Summary and Contributions: EDIT: I have read the authors' feedback and maintain my original assessment. --- This paper presents a new estimation method for the gradient of the expected model response of Stochastic Binary Networks (SBN) w.r.t. the parameters. The gradient estimator is biased but significantly reduces variance, as evidenced through a careful analysis of what terms in the gradient are estimated or approximated by linearization, as well as careful empiricism in both small and moderate scale experiments. The method stabilizes training.

Strengths: A key contribution of this paper is its exceptionally clear exposition of the SBN model as well as a careful analysis of their novel estimator, which they call a "path-sample analytic" (PSA) method due to its explicit summation over many different dependency paths in a Bayesian-network representation of an SBN. Using their analysis, the authors also give a rigorous justification of the straight-through estimator as a particular linearization and noise-model assumption that yields exactly the form of the straight-through estimator in the backwards pass. This knowledge could be used to swap in different assumptions and different approximations to yield other biased but potentially lower-variance methodologies. It also yields a pleasing explanation of the straight-through estimator on the basis of comprehensible mathematical approximations and simplifying assumptions. This work is also carefully positioned with respect to prior gradient estimators, including various relaxation and control-variate-based methodologies that attempt to correct the high variance of the REINFORCE estimator. A final contribution is the idea behind the PSA algorithm itself, which may well inspire many new methods for reducing the variance of various other Bayesian networks with discrete nodes. Although it does simply reduce to a clever application of Rao-Blackwellization, e.g., a local expectation gradient, that exploits the small number of states of a given binary random variable, this approach of paying a small (but mathematically comprehensible) bias cost for a large reduction in variance is novel and useful. I found the presented empiricism to be very good. The careful analysis of the proposed estimators versus true gradient was very informative, and allowed the authors to discuss limitations of the method.

Weaknesses: While the empiricism that was done was quite good, I am surprised at the choice only of CIFAR-10, when this method appears to allow gradient estimation through much deeper networks without losing coherence of the gradient signal due to noise. I would have appreciated more ambitious experiments beyond simply comparing to other baselines.

Correctness: The claims and methods appear correct. The empirical methodology establishes the advantages and disadvantages of this method over other true gradient estimators and relaxations. At one point, the authors refer to Hinton's discussion of variational autoencoders, which is wrong. I am familiar with the lecture in question and the model was simply a deep autoencoder (variational autoencoders were invented some years later).

Clarity: The paper is well written and exceptionally clear in its mathematical exposition, with a few scattered typos: 41 reminder <-> remainder 78 we <-> We 246 With <-> We 280 It's <-> its There are likely more that I did not notice while reading.

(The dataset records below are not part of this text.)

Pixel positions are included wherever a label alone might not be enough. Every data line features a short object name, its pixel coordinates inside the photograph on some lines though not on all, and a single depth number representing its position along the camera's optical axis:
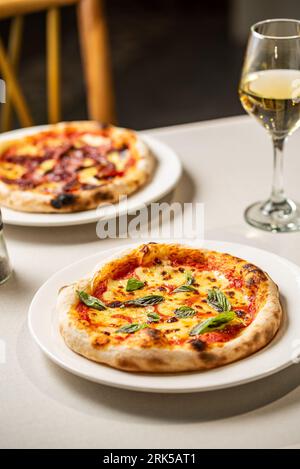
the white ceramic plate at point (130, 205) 1.45
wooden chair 2.07
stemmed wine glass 1.36
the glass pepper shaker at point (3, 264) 1.32
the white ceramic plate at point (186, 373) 1.05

Relation to Prior Work: Yes, the work clearly discusses relation to previous contributions.

Reproducibility: Yes

Additional Feedback: Discussion of extensions beyond logistic noise and with other approximations in the gradient would be of value. Similarly, an example where the linearization approximation induces a bias that makes convergence impossible. These seem like straightforward corollaries to this work. Discussion also of what other interesting Bayesian networks the PSA methodology might apply to would be of value.